Qu’en est-il, à cet égard, de notre politique à l’égard du Pakistan, dont il serait utile de connaître les intentions en vue de faciliter la transition et de permettre la réconciliation des différentes factions pachtounes dès lors qu’elles se seraient clairement dissociées de l’entreprise du terrorisme international d’Al-Quaïda ?
M. le président. Mon cher collègue, je vous en prie, posez votre question.
M. Jean-Pierre Chevènement. J’attire votre attention sur le fait que nos troupes ne doivent pas être embarquées – embeded, comme disent les Américains – dans un processus sur lequel nous n’aurions aucun contrôle. (M. Yvon Collin applaudit.)

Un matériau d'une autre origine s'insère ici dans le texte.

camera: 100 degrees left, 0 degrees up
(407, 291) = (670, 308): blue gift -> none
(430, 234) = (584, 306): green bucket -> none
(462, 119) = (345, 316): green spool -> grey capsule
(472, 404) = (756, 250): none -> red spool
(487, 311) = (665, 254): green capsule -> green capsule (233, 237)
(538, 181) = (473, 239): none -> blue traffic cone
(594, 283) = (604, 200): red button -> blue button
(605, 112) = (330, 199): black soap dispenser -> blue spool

M. le président. Monsieur Chevènement, vous avez consommé en partie le temps qui vous était alloué pour une éventuelle réplique.

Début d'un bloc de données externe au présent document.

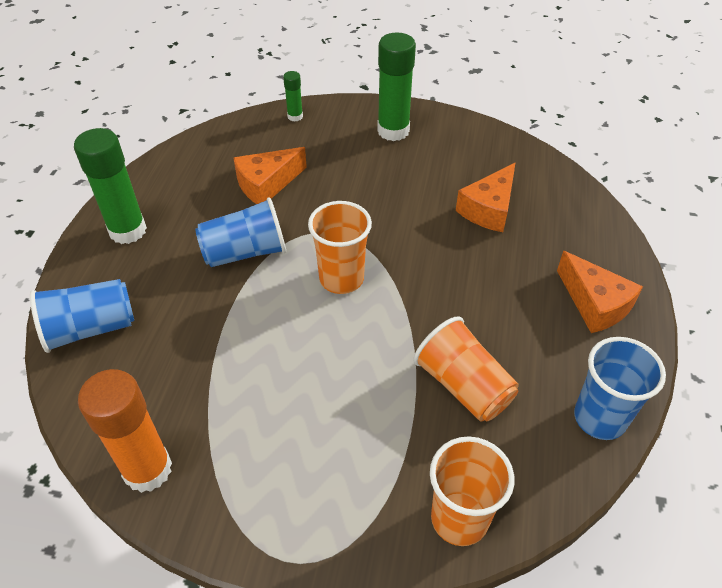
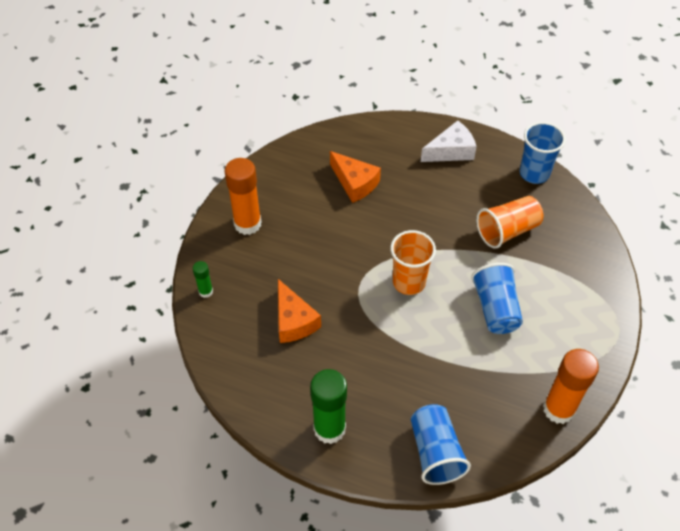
camera: 80 degrees left, 5 degrees up
(245, 252) = (371, 342): blue cup -> blue cup (495, 308)
(393, 131) = (247, 224): green glue stick -> orange glue stick
(459, 518) = (594, 251): orange cup -> none
(595, 304) = (451, 151): orange cheese -> white cheese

La parole est à M. le ministre.
M. Gérard Longuet, ministre. Cher Jean-Pierre Chevènement, il y a un projet politique. Il consiste à transmettre à un État afghan, à une structure afghane, à une armée afghane, à une police afghane la responsabilité de gérer un grand pays, qui a une très longue histoire mais qui n’est assurément pas une société moderne au sens où le sont les démocraties d’aujourd’hui.

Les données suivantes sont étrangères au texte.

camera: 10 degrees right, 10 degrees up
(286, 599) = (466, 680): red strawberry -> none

L’intervention de M. Yves Pozzo di Borgo nous le rappelait – bien qu’il s’agisse non du monde arabe mais, en l’occurrence, du monde musulman –, il se produit un immense changement. Il bouscule les idées communes, notamment le sentiment que c’était un monde à part, hermétique aux idées de liberté, de responsabilité individuelle et de démocratie, un monde qui, au fond, semblait condamné à choisir entre des régimes autoritaires plus ou moins laïcs ou laïcisants et, au contraire, des régimes islamiques.
Nous avons quelque chose de nouveau, dont nous ne savons pas ce qu’il sortira.
En Afghanistan, nous essayons de faire évoluer une société en créant une structure d’État.
Très concrètement, s’agissant du secteur de Surobi, nous pensons pouvoir saisir le JANIB afin d’obtenir une décision du président Karzaï et de pouvoir en effet passer la main.
En ce qui concerne la Kapisa, les efforts sont en cours, le calendrier ne sera absolument pas le même.
Il existe une différence profonde entre les deux situations : lorsque nous aurons transmis la responsabilité, nous redeviendrons libres de nos moyens. Et je n’imagine pas un seul instant que le Gouvernement ne propose pas, à un moment ou un autre, un débat public, et d’abord au Parlement, sur l’évolution de nos engagements quand nous aurons fait notre travail et passé la main aux responsables afghans. Car tel est bien le projet politique de l’alliance internationale : faire émerger un État.
Nous sommes loin des ambiguïtés que vous évoquiez voilà quelques instants et qui ont attristé des pages de notre histoire. (Applaudissements sur les travées de l’UMP. – M. Yves Pozzo di Borgo applaudit également.)